There are two main types of hyperhidrosis: secondary and primary. Secondary hyperhidrosis happens when another medical condition or a medication causes a person to sweat excessively. When the excessive sweating is the medical condition, a person has primary hyperhidrosis. Typically, people with secondary hyperhidrosis experience sweating over their entire bodies, whether they are awake or asleep. People with primary hyperhidrosis sweat in specific focal areas, mainly when they are awake.
Main focal areas include:
- Armpits (axillary hyperhidrosis)
- Hands (palmar hyperhidrosis)
- Feet (plantar hyperhidrosis)
- Face and other parts of the head (facial hyperhidrosis)

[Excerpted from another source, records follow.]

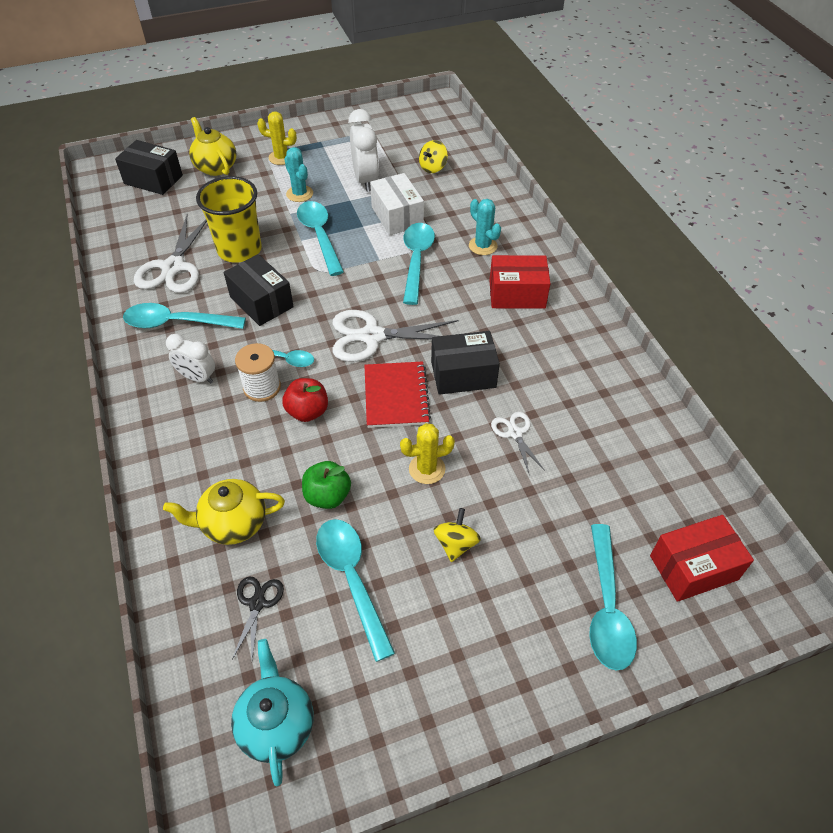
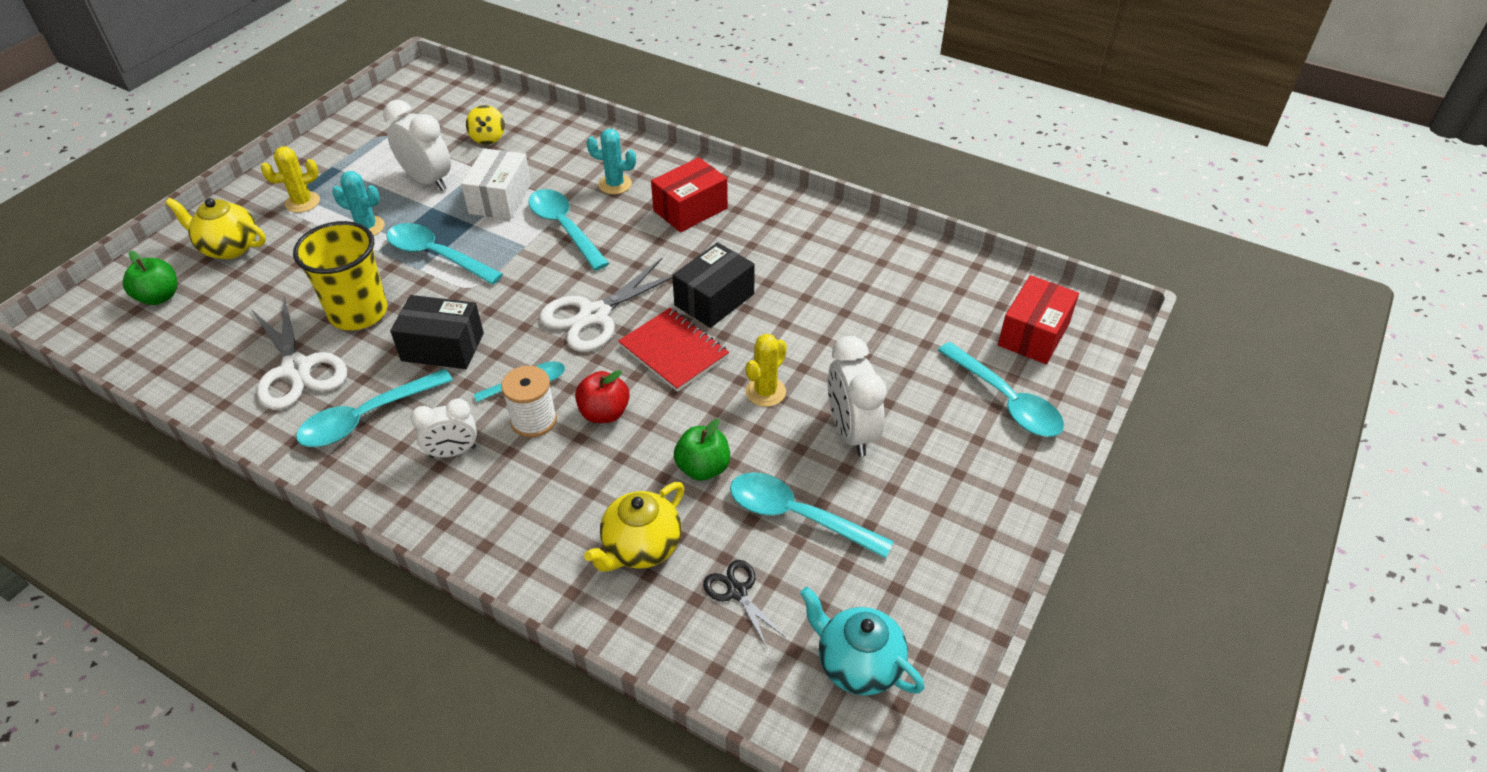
camera: 40 degrees left, 5 degrees down
black box [115,140,183,195] -> green apple [123,251,177,305]
white box [370,173,424,235] -> white box turned 75 degrees clockwise [461,148,531,220]
yellow spinning top [434,508,481,562] -> white clock [827,336,887,457]
white scissors [491,412,545,473] -> none

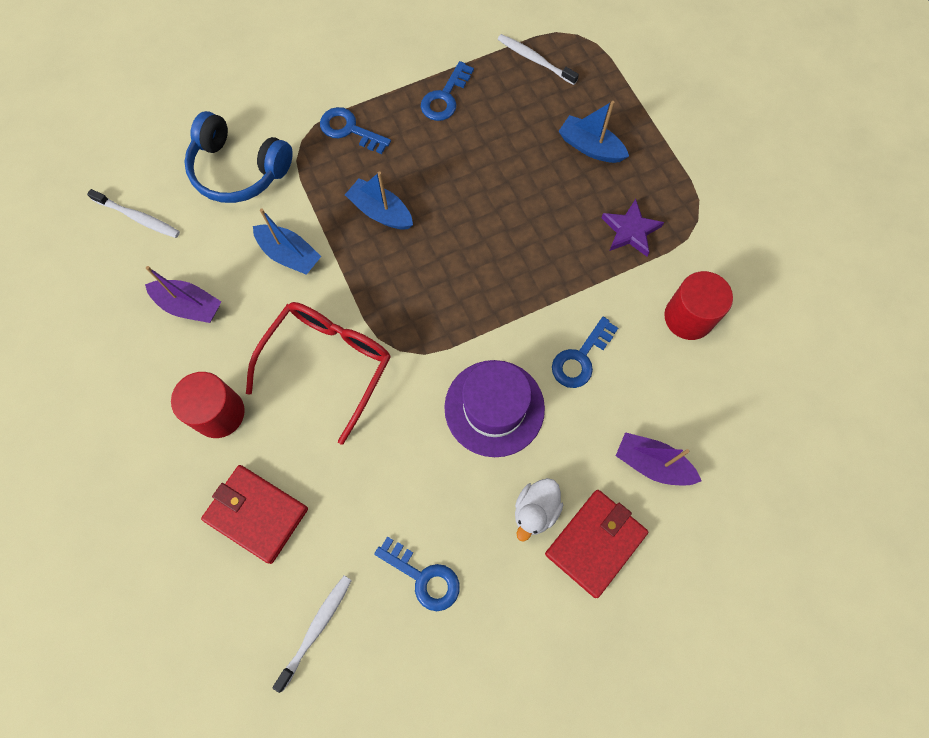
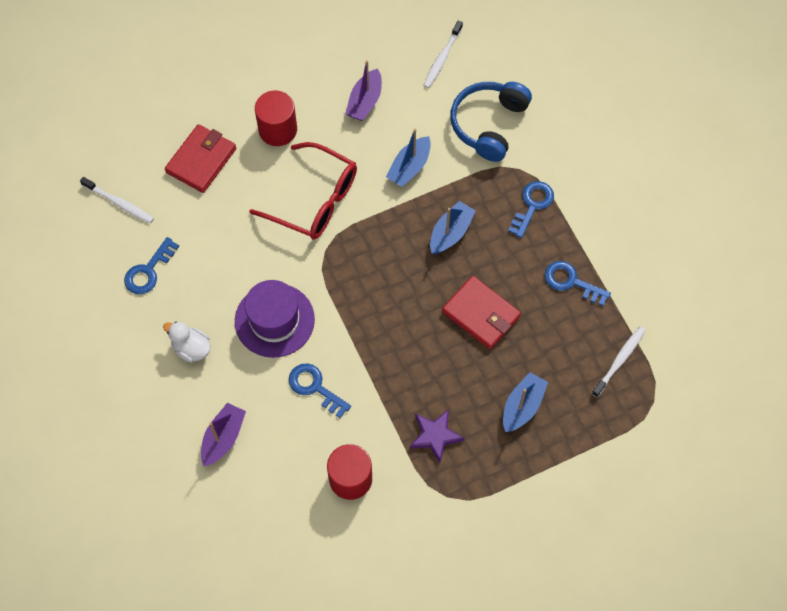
camera: 90 degrees right, 5 degrees down
red wallet [545,490,648,598] -> red wallet moved to [442,276,521,349]

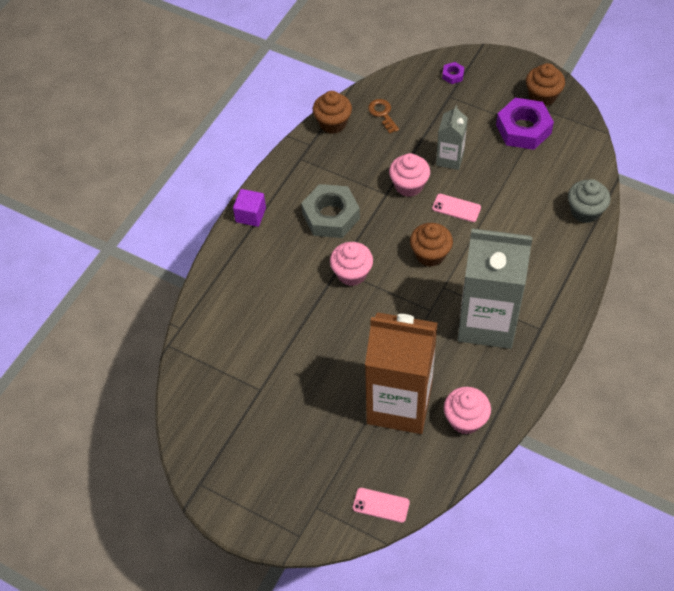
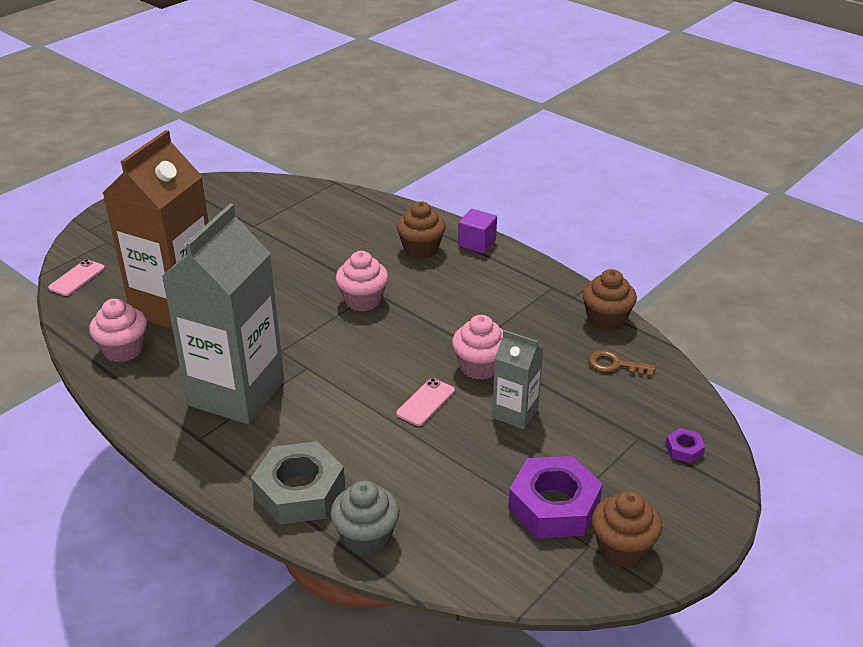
camera: 100 degrees right, 20 degrees down
grey nut [301,184,360,238] -> grey nut moved to [251,441,345,525]
brown key [368,99,399,134] -> brown key turned 150 degrees counterclockwise [588,350,656,377]
brown cupcake [410,223,453,267] -> brown cupcake moved to [396,201,446,259]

Researchers haven't nailed down exactly what causes a person to sweat excessively, but they have discovered a genetic link in some cases. Around 40 to 60 percent of the time, the condition affects multiple members of the same family. As for the rest, clinical trials and research continue to look into what might cause the brain to trigger such an extreme reaction.
Currently, it's estimated that hyperhidrosis affects 1 to 3 percent of the population. Many people report experiencing their first symptoms of hyperhidrosis as adolescents (although the condition can start in childhood). Though cases of hyperhidrosis beginning in adulthood are rare, they are not unheard of.